Probabilmente vedere questo film mentre andavo e venivo dalla montagne mi ha consentito di apprezzarlo ulteriormente. Confesso di averlo semplicemente adorato. Un film ambizioso e riuscito, magnificamente interpretato. Non vi racconto niente della trama, perché la sceneggiatura è interessantissima e la storia va gustata senza informazioni di sorta. Non perché sia un giallo, ma perché la costruzione è veramente originale, un intreccio inestricabile di vita vera e spettacolo, di finzione scenica e tormenti autentici. Per tematiche mi ha parzialmente ricordato Birdman, ma solo come spirito di fondo. Il finale è inatteso e ambiguo, mi confronterei volentieri con chi l’ha visto per avere pareri in proposito, perché è variamente interpretabile. Juliette Binoche non è mai stata così bella e affascinante, neanche quando, giovanissima, recitava ne “Il danno” e il suo inglese è da ammirare. Kristen Stewart si sta degnissimamente emancipando dal post twilight e ci regala il personaggio più controverso di questa storia controversa. Chloe Moretz non mi piace, l’ho già detto e lo ribadisco. Magari cambierò idea, ma per ora continuo a trovarla insopportabile.

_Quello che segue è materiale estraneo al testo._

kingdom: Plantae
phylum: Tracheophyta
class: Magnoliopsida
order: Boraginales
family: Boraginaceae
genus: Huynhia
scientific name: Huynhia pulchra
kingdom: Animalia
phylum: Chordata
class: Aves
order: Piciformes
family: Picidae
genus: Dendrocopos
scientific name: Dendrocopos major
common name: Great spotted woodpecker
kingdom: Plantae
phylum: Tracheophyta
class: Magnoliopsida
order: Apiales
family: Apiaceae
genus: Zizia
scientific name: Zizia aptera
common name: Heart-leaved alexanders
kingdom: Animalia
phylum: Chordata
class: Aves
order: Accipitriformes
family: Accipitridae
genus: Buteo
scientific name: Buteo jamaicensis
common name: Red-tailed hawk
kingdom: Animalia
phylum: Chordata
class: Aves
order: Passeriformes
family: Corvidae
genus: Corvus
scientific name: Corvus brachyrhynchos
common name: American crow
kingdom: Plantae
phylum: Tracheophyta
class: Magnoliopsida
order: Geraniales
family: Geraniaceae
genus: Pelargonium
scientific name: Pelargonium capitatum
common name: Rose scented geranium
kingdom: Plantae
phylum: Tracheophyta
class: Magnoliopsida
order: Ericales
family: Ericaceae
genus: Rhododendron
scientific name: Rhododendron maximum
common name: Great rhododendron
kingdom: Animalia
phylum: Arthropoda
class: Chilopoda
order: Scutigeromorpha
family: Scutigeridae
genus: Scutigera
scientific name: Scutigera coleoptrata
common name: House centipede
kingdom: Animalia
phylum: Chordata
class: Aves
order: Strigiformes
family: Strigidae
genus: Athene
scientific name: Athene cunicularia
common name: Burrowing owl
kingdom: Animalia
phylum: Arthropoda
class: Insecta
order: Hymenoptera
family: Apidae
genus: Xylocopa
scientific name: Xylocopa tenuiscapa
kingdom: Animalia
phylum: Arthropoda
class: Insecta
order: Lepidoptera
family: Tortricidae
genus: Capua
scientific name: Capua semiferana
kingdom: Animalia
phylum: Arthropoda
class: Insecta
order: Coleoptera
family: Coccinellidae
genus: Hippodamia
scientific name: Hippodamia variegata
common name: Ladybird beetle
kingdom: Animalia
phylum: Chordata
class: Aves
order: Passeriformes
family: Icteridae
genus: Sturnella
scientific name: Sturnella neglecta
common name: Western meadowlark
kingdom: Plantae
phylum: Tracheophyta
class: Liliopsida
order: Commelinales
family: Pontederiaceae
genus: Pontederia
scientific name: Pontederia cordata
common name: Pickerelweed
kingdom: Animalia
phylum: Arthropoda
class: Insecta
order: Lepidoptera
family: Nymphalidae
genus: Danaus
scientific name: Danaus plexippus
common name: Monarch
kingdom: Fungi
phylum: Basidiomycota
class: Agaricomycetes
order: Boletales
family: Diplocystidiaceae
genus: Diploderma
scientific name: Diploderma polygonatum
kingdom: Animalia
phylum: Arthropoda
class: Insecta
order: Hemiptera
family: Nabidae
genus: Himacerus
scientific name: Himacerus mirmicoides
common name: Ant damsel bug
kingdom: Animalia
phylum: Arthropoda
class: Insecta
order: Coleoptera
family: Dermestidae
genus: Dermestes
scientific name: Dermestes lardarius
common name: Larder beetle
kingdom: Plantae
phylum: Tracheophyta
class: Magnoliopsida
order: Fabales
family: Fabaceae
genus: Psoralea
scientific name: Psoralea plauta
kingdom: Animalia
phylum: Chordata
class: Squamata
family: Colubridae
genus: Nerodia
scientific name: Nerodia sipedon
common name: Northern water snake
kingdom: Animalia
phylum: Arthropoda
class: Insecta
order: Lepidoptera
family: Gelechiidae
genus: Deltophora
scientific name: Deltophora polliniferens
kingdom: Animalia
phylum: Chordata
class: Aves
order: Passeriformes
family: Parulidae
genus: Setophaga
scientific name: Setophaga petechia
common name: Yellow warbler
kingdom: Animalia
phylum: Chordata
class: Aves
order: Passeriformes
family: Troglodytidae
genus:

La famiglia Belier (Eric Lartigau, 2014) CINEMA

Mia visione del sabato sera al cinema con gli amici: un film di formazione d’impianto americano, con la classica presa di coscienza di un talento, l’iniziale fiducia, poi la sfiducia/il contrasto dei famigliari, la risalita e il successo. Niente di nuovo sotto il sole, se non fosse che la famiglia della protagonista è integralmente sordomuta e decisamente sopra le righe. Le scene ad alto tasso di commozione, veramente ben concepite, non mancano e i personaggi sono davvero graziosi da guardare interagire e il tema della disabilità uditiva è trattato con autoironia e una buona dose di politicamente scorretto. Come creare un prodotto simpatico e a tratti originale pur su un canovaccio logoro e di apparente sterilità. Louane Emera, l’attrice che interpreta Paula, è una star di talent show musicali francesi e ha vinto il Premio César per il migliore esordio femminile dell’anno (ed è, in effetti, molto convincente). 


 
Una casa alla fine del mondo (Michael Meyer, 2004) TV

Tratto dall’omonimo romanzo di Michael Cunningam (che sfortunatamente non ho letto), l’ho rivisto per la prima volta a quasi dieci anni di distanza dalla prima visione. Niente o quasi mi ricordavo, salvo la tremenda scena in cui muore il fratello del protagonista. Storia di un complicato triangolo amoroso ad alto tasso di tragedia, pur messo in scena con molto tatto. Non so perché, ma il ricordo che ne conservavo era forse migliore. Comunque un ottimo Colin Farrell in un ruolo abbastanza anomalo per lui.